Он смеется и сам читает вслух надпись.
— Араб? Вот уж никогда бы не подумал. Я знал одного верблюда, которого звали Абдула, но этим верблюдом был Балибу. Мой дядя не хозяин лавки, он какой-то там секретарь. Так что Абдула — это не он.
— Зайдем к нему? Он со мной бывает очень добрым, когда никого вокруг нет, я ведь тебе рассказывала…
— Я сегодня не пришел к обеду, представляешь, что тетка ему наговорила! И потом, мы с ним вчера поссорились — он не хотел отвечать на мои вопросы. Вот я и решил убежать с такой страшилой, как ты.
— А-а, боишься!
Она тащит его на другую сторону улицы и в восторге застывает перед давно не мытой витриной, где выставлены большие прозрачные кувшины причудливой формы, наполненные порошками и зернами всех цветов радуги.
— Давай зайдем. Представляешь, как там пахнет? А при мне он тебе ничего не сделает.
— Ты что, думаешь, я его и правда боюсь? Еще чего! Пошли!

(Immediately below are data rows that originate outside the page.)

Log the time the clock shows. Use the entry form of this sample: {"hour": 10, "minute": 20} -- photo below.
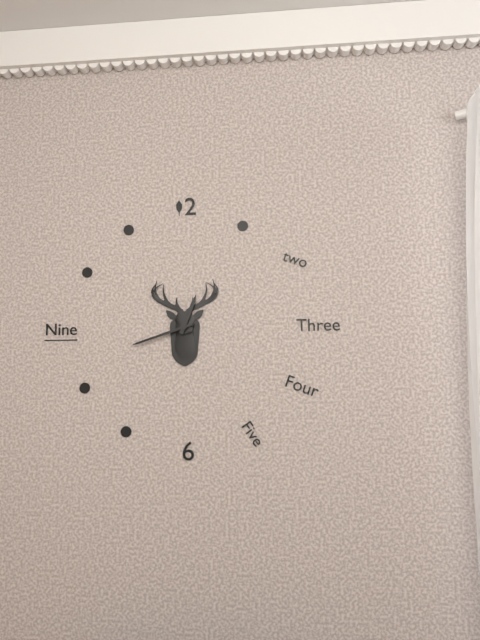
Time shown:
{"hour": 12, "minute": 42}
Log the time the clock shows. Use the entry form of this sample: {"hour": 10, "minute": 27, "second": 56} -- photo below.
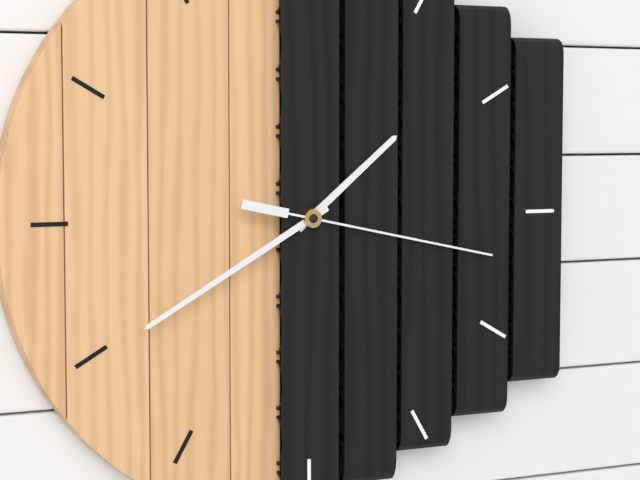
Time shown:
{"hour": 1, "minute": 40, "second": 17}
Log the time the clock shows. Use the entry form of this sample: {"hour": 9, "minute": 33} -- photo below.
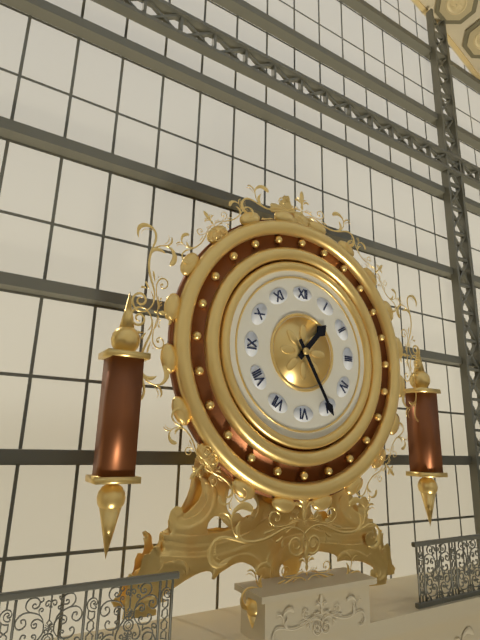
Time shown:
{"hour": 1, "minute": 25}
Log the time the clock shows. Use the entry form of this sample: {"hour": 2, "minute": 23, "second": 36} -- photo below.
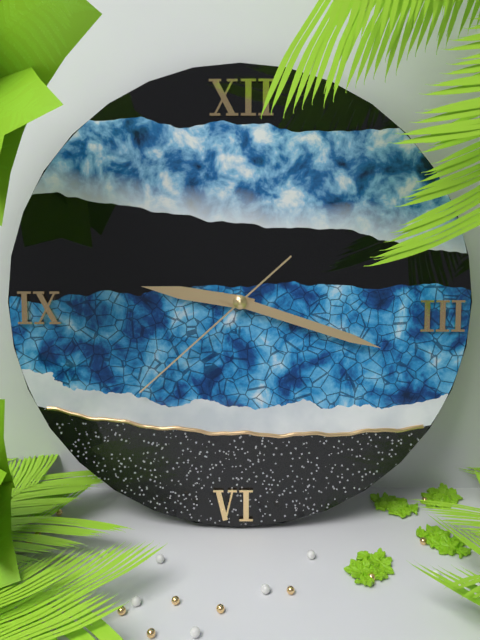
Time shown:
{"hour": 9, "minute": 18, "second": 38}
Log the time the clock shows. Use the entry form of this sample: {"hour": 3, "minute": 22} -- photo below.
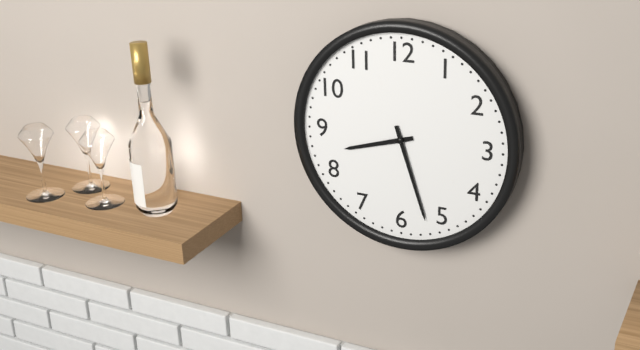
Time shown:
{"hour": 8, "minute": 27}
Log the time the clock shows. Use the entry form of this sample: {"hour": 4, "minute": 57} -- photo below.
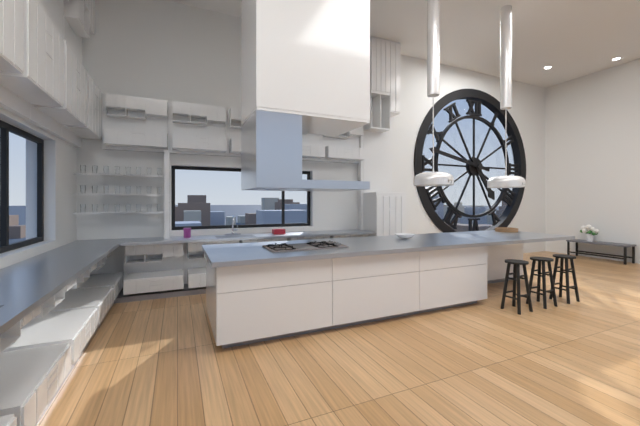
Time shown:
{"hour": 4, "minute": 47}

Они попадают в длинную темную комнату, где пахнет лишь затхлостью и пылью; в самом ее конце за высоким деревянным барьером стоят столы, за ними сидят люди, склонив головы под лампами, свисающими с потолка. Джейн сейчас же направляется к кувшинам, но они задвинуты в глубину витрины — ей до них не дотянуться. Она шумно втягивает носом воздух и кривит губы.
— Пахнет тут только горчицей и перцем. Чтобы торговать ими, вовсе не надо быть арабом. Так где же твой дядя?
— Понятия не имею. Наверное, там, за барьером.
Он совершенно убит этим мрачным магазином, где не вытирали пыль, наверное, тысячу лет. Образ дяди совсем тускнеет в его глазах. Чем может здесь заниматься образованный человек? И неужели у хозяина такого вот сарая сын — полковник на фронте? Дядя, конечно, все выдумал, а тетки просто никогда сюда не заглядывали.
Джейн храбро подходит к барьеру, и вид у нее такой, будто она всю жизнь только и делает, что покупает перец и горчицу. Он плетется следом, мечтая увидеть хоть картинку с верблюдом, если уж нет больше ничего диковинного в этом заведении, где все спит вечным сном. И когда он становится рядом с ней у барьера, тоже ничего не происходит. Никто даже не шелохнулся.
— Где же он? Да позови ты его!
Он поднимается на цыпочки и с изумлением узнает дядю: значит, вот он каков на самом деле, когда ни он, ни тетки его не видят, теперь понятно, почему у него нет гонора.
— Кости кукушки в лягушке… — вот что ему хочется крикнуть в самый последний раз, потому что теперь он уже не верит в свое волшебное заклинание, просто это глупая выдумка сопливого ублюдка, который только и умеет, что играть словами, — ведь дядя оказался толстым господинчиком в козырьке и нарукавниках, как две капли воды похожим на всех остальных; дядин авторитет разбивается вдребезги, а вместе с ним рушится и все вокруг, и, как ни крути, приходится смириться и с этим последним разочарованием — впрочем, он ждал чего-то в этом роде с той самой минуты, как вышел на волю; так змея с молниеносной быстротой скользит в высокой траве и вдруг оказывается на огромном голом камне, и спрятаться ей некуда.
Пять или шесть совершенно одинаковых дядей в нарукавниках застыли по ту сторону барьера под низко висящими лампами; перед ними огромные книги, чернильницы, ручки — словно они все еще школьники, которых забыли выпустить из класса, и за эти долгие годы они успели поседеть, так и не дождавшись звонка на перемену. Заговорить сейчас с кем-нибудь из них — все равно что снять со стены картину, которую не трогали уже много-много лет; сними ее — и стены вокруг покажутся совсем серыми, мрачными и грязными.